06. September (Sun) 2009 ロバート・マッキー氏からのメール このエントリーを含むブックマーク このエントリーのブックマークコメント

 いま、彼の大著『ストーリー』を翻訳している。とにかく大変だ。なにが大変、って、この人、講演のまんまに書くから、構文が文章語ではなく会話調で、俗語表現もいっぱい出てくる。そして、なにより、実際の数多くの作品に対する知識の広さと考察の深さが半端ではない。すでにこの十倍以上のメモがたまっている、というので、第二版を待っていたのだが、いつになるかわからない、とのこと。それで、第一版のままでも、十分に評価が高いから、これでいこう、という話になった。

 ロンドンから戻ったとかで、御本人からメールをいただいた。すでに十九カ国で翻訳されており、日本語版をずっと待ち望んでいる、と言う。で、もうちょっと時間をください、と、返事を書いた。そうしたら、さらに長い返事が来たので、日本では、広告代理店主導の会議で話しが決まるので、映画のストーリーの市場も、若手脚本家市場もないから、期待しすぎないでほしい、という事情を説明した。
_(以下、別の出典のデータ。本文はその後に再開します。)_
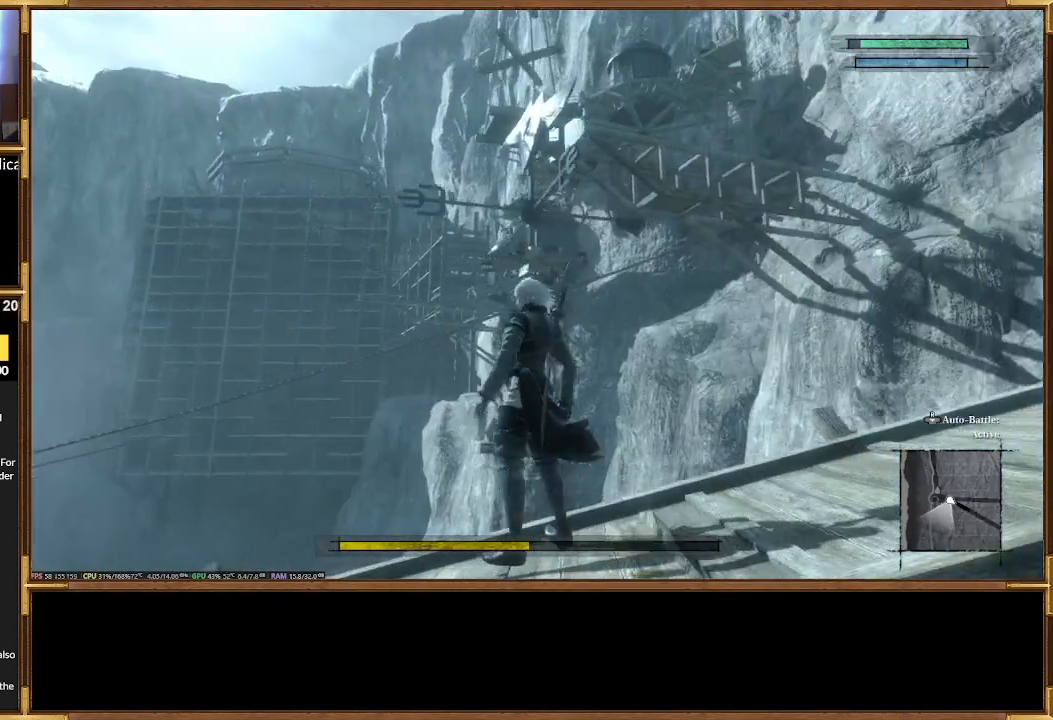
{"buttons": [], "events": []}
 というのも、以前、別の著者の本で、こんなことがあったからだ。ほとんど仕上がった翻訳で、あとは契約を整えるだけ、という段階になって、その著者が、その本をプロモーションするために、スター並みにファーストクラス日本に招け、高級ホテルで全国旅行をさせろ、それが条件だ、と言い出した。冗談か、と思って、再度、問い合わせてもらったが、本気らしい。バカ言え、ということで、出版社とともに一笑に付して、沙汰やみにした。たしかに、おバカなノリのハリウッド本でおもしろかったのだが、こんなほんとうのバカだとは思わなかった。
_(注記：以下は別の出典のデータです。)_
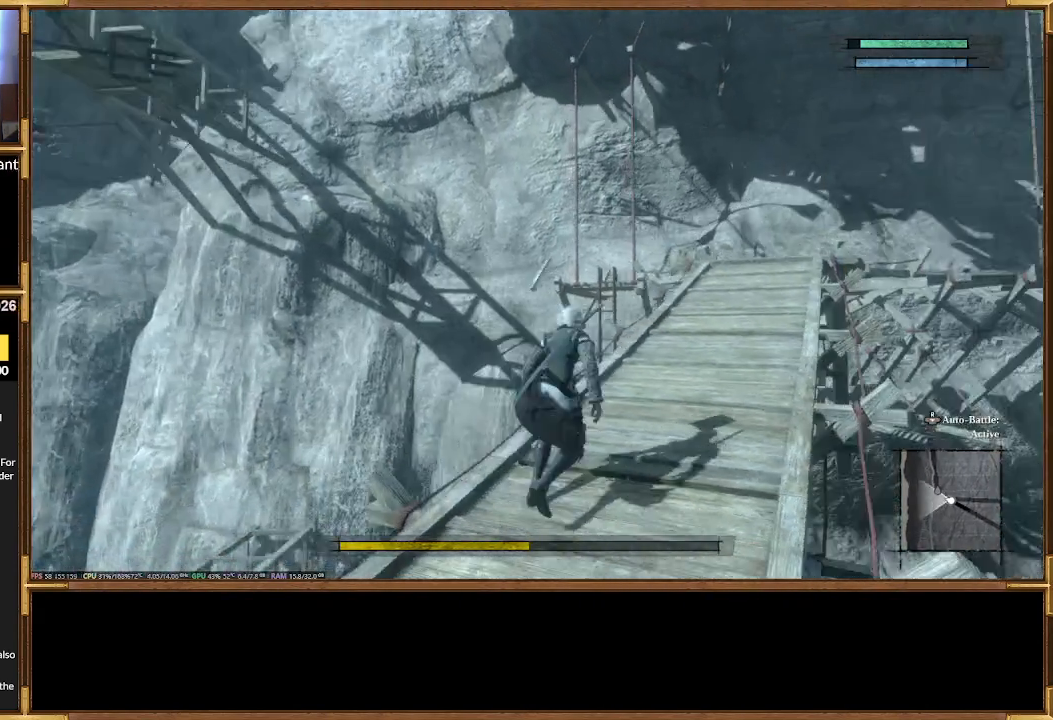
{"buttons": ["R2"], "events": [[367, "R2", "down"]]}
 ロバートマッキーの場合は、むしろ逆だ。現実世界で講演して歩いている。日本にも招かれて当然の人だ。ところが、日本では、ビジネス本で、名前がちょこっと出ているだけ。映画の『アダプテーション』で初めて知った、という人がわずかにいるくらい。これって、あまりに世界の基準から外れている。
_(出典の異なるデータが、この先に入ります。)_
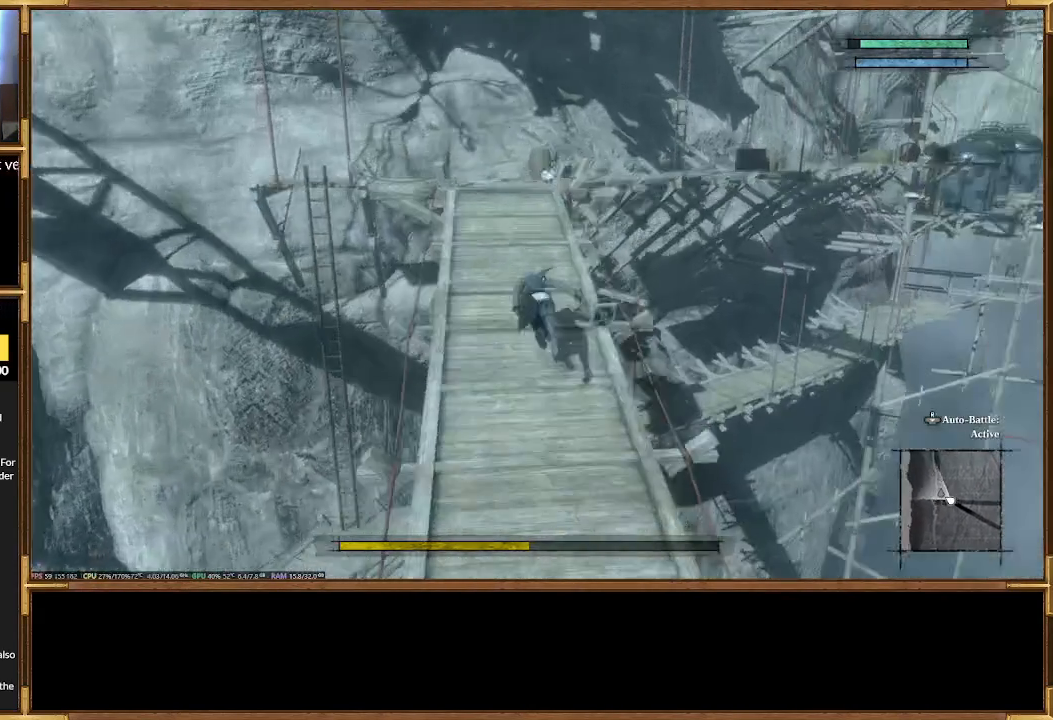
{"buttons": ["R2"], "events": []}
 しかし、たしかに日本には、脚本勉強する、という余地がない。大御所が若手を「弟子」に抱えているが、それこそハックライターとしてネタを取られてしまうだけ。自民党じゃないが、こんな古くさい映画テレビドラマの作り方は、そろそろ終わりにしないといけない。だいいち、つまんないじゃないか。たとえば、『アマルフィ:女神の報酬』なんて、脚本家の名前も出てきやしない。肝心のタイトルからして、才能のない連中が『007:慰めの報酬』からパクったのが見え見えだ。だいいちアマルフィなんか、ろくに出てこないじゃないか。そのうえ、アマルフィにもローマにも、もともと女神なんかいないぞ。どんなに興行収入がいいとしても、こんな話題先行主義は、まともな作品の作り方、売り方じゃない。

 こういう悪しき業界慣習(アンシャン・レジーム)を変えるためにも、ロバートマッキーの『ストーリー』はぜひ日本翻訳して出版したい。儲かろうと、儲かるまいと、映画テレビドラマは、ほんとうにおもしろい、良い脚本が自由市場で競われて選ばれるべきだ。『犬神家』以来の、日本中の話題になったというだけの凡庸なクズ作品は、もううんざりだ。なんとか、急いで翻訳を仕上げないと。それにしても、マッキー氏の返事は、その人柄が出ている。世界中不景気だからねぇ、期待しすぎたりはしないが、ずっと待っているよ、それを実現することこそが我々のストーリーだ、と。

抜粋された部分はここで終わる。